Fé, propósito compartilhado e identidade são os muros que constroem a casa que forma uma nação. Neste momento, a Suécia é pouco mais que uma tenda aberta. Thunberg é um produto desta nação. Para jovens europeus como ela, não se trata das questões em si; trata-se de fazer parte de algo. Não se trata de fazer o bem, mas sim de parecer bem. Onde antes havia fé e propósito, agora há apenas postura e projeção.

Isso contextualiza a mudança ideológica de Thunberg, em outubro de 2023 , do ativismo climático para o ativismo anti-Israel — uma mudança à qual se juntaram milhares de outros em todo o continente. Israel representa o oposto do vácuo que a Europa construiu. É um Estado-nação orgulhoso, com fronteiras, fé, ideologia e propósitos e ideais explícitos. Seu povo, embora constantemente discorde, está unido por uma identidade muito maior do que as questões do dia a dia. Israel é tudo o que a Europa outrora rejeitou. Seu sucesso seria a prova de que a mudança europeia do pós-guerra foi um fracasso, e ainda é.


Mas Thunberg não está preocupada com tudo isso. Ela está ocupada demais sentindo que está fazendo algo que realmente importa. É por isso que, no fim das contas, embora eu me sinta indignada com os efeitos de suas ações sobre os outros, sinto principalmente pena dela. Seu ativismo deveria me irritar, como judia sueca, e irrita.
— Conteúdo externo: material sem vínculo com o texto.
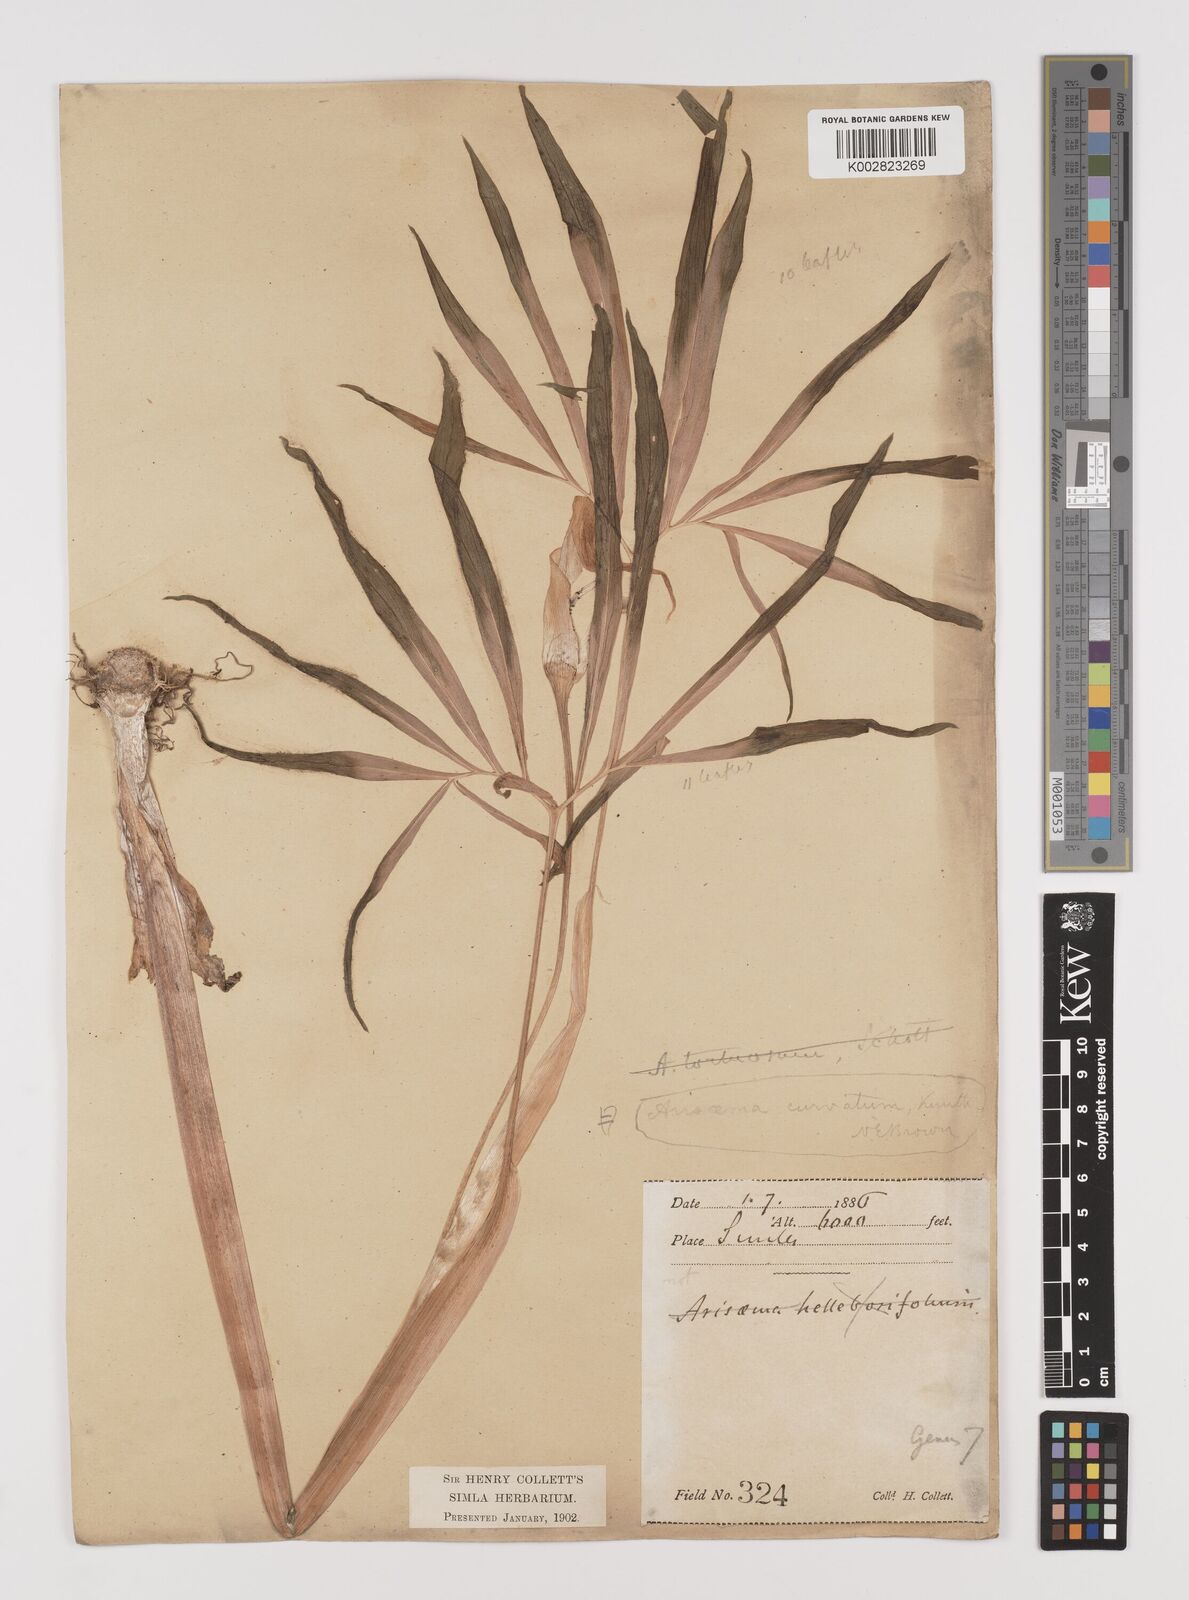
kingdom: Plantae
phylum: Tracheophyta
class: Liliopsida
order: Alismatales
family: Araceae
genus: Arisaema
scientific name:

Mas, mais do que tudo, parte meu coração. Thunberg não é a doença; ela é um sintoma agressivo dela — um sintoma do vazio radical que agora vemos em nossas ruas, em nossos feeds de mídia social e em nossas crianças. É um desmantelamento muito parecido com uma bola de borracha perdida em uma sala vazia, quicando de um lado para o outro sem objetivo ou fim.


Sei disso porque eu também já fui uma garota sueca perdida, desesperada por pertencer a algo maior do que eu, buscando significado, comunidade e propósito. Como humanos, ansiamos por essas coisas. Quando somos criados em um lugar que nos diz que os valores são o inimigo, fazemos amigos nos lugares errados. Até os meus 20 anos, todos os meus amigos faziam parte de um movimento radical, fosse feminista militante, ambientalista ou pró-Palestina. Isso refletia a atmosfera política da Europa na época. E eu teria continuado assim se o ataque terrorista de 11 de setembro não tivesse me despertado do conforto do tédio europeu e me levado a retornar à fé e à família.


O problema da rebelião é que ela precisa de algo contra o qual se opor. Quando não há nada contra o que se rebelar, nenhuma norma para contrariar, nenhuma ideia para questionar e debater, a energia da rebelião continua sem sentido para sempre. Em vez de debate, há raiva sem fim — em vez de ideologia, causas intercambiáveis ​​e temporárias.


Terminada a guerra, Thunberg passará para outra questão — provavelmente a mais barulhenta e polêmica, seja lá o que for na época. Afinal, trata-se apenas de um espaço reservado para significado, um trabalho ideológico em um mundo aparentemente sem sentido, um Deus substituto para os infiéis."